My grandma was always overweight, as most of the women on my mother's side. I remember at one point being teased that I was the "leftovers" because I was always thin and skinny. I never really considered my mother's or aunt's or grandmother's weight or shape as a health issue, they always seemed adept and absolutely healthy, not to mention tranquil to snuggle up next to.
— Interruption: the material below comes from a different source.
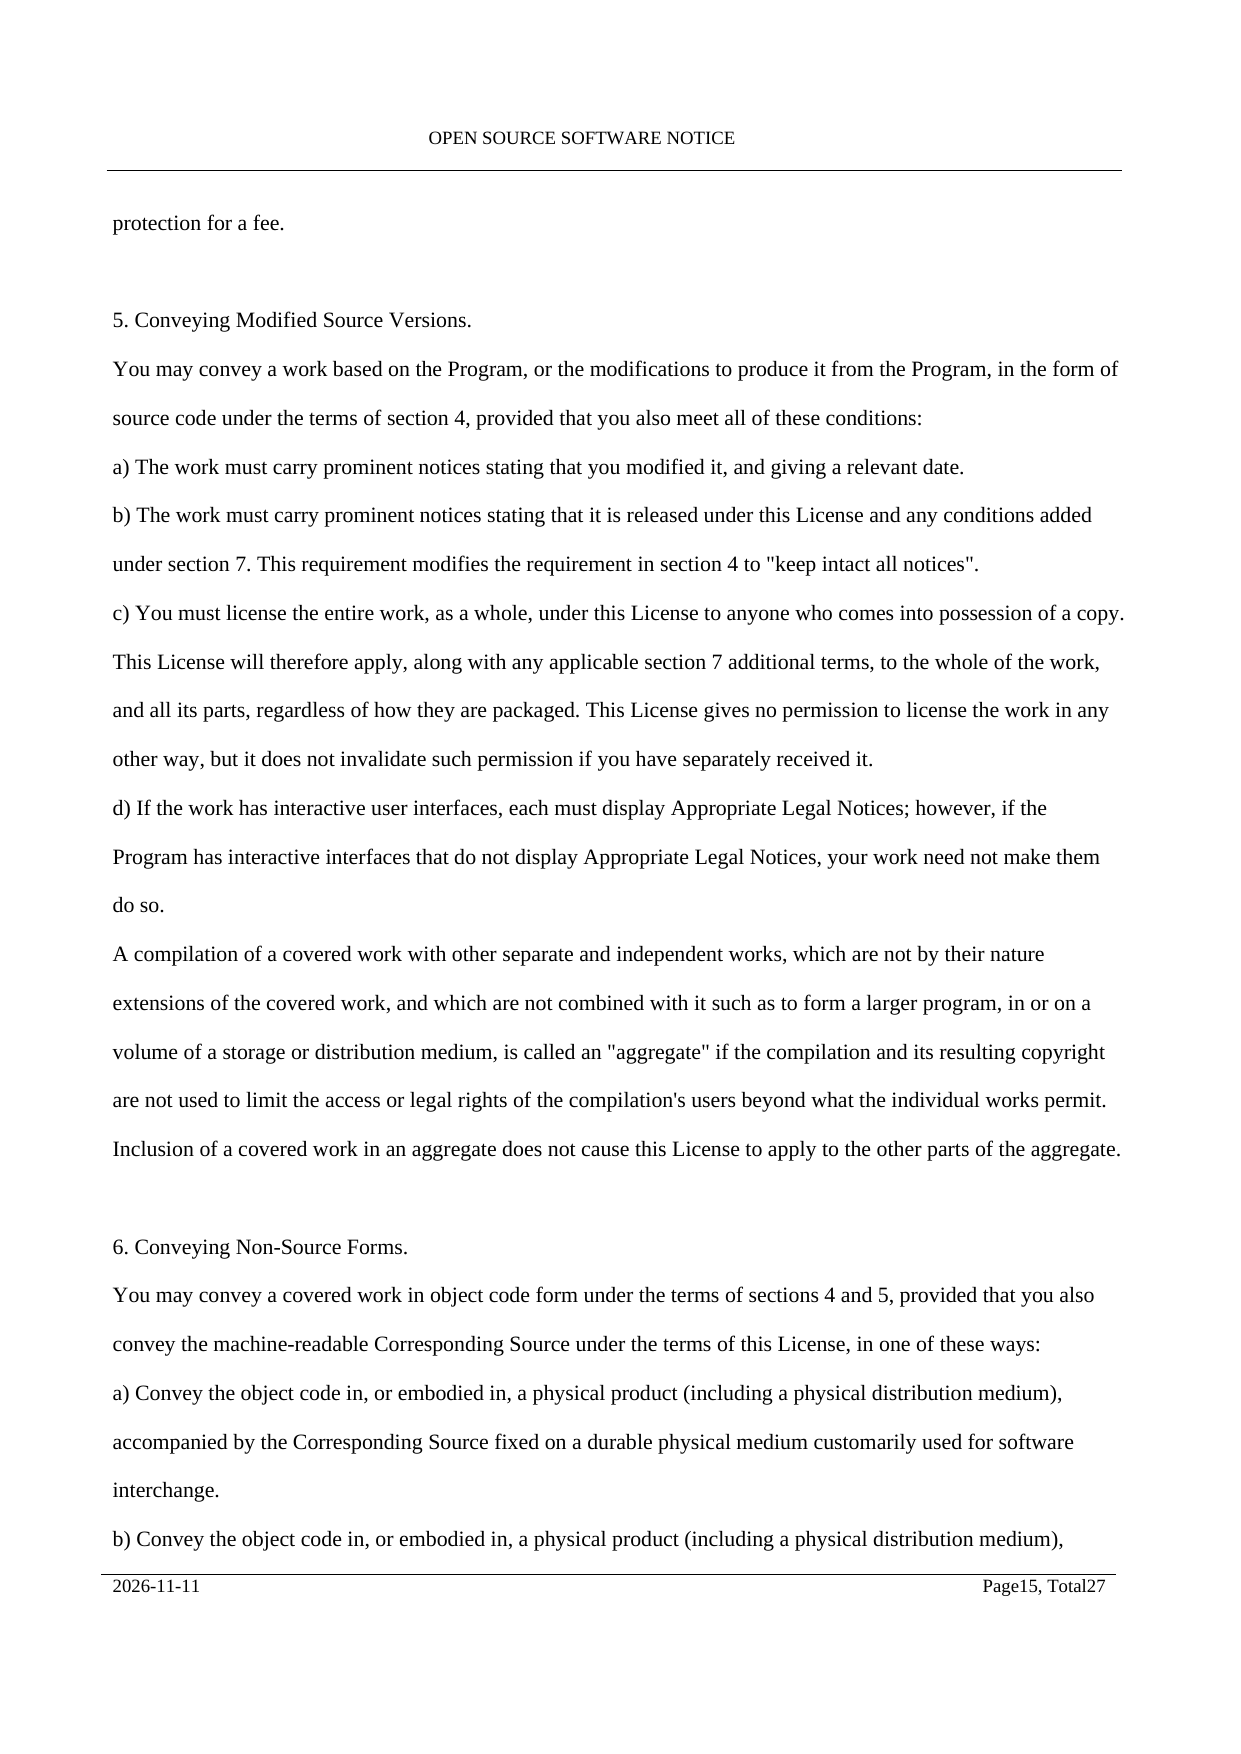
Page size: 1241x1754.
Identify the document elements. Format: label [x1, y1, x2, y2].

text [112, 206, 1128, 1555]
When I was 29, my grandmother was hospitalized for complications with diabetes, type 2. She had an infection in her foot that wouldn't heal. That lead to amputation of her foot, and as the infection spread, she lost her entire leg over the course of many months. I talked to her once on the phone during that time, and she still had her sassy spirit. When she died a few weeks later, I traveled back home for her funeral, accompanied by my 2 year old son Aric. Her house was a somber place, but with the flurry of activity of visitors coming to bring casseroles, and the entertainment of my toddler scooting around, there was little time for extended sorrow. We grieved and ate and ate and grieved. We told stories and laughed and played cards and watched the fire in the fireplace. I could still feel her all around her house. I remembered playing with her baby fine hair while she played piano. She used to *love* getting her head scratched and hair played with, even though there was barely anything there to play with. Whatever was left due to age and thinning was as soft as her skin, silken, and tactile person as I was, irresistible to touch. I remembered her active, always in the kitchen or playing piano or doing this or that. She worked so hard all of her life, not only essentially being a pioneer wife, but mom to seven kids. The woman had a work ethic and heart that wouldn't quit. She wasn't perfect, as none of us are, her generation was hardened and born into a world of strife and hardships, not to mention war. She didn't have a ton of acceptance for things outside of her church and world, but she cared deeply for her family and her home and anyone who came into it.
I can't help but think of her every time I look at my hands and see the lines forming. On a cold dry day when the air is sapped of moisture and my hands look like the cracked earth of a clay desert land, I remember how soft and luxurious it felt to touch my grandma's hands. How much I enjoyed snuggling up next to her warm, plump body, and how safe and comforted I felt next to her. And how I will never feel ashamed or badly about getting older and gaining wrinkles.
I only hope that my hands feel as softly as hers did.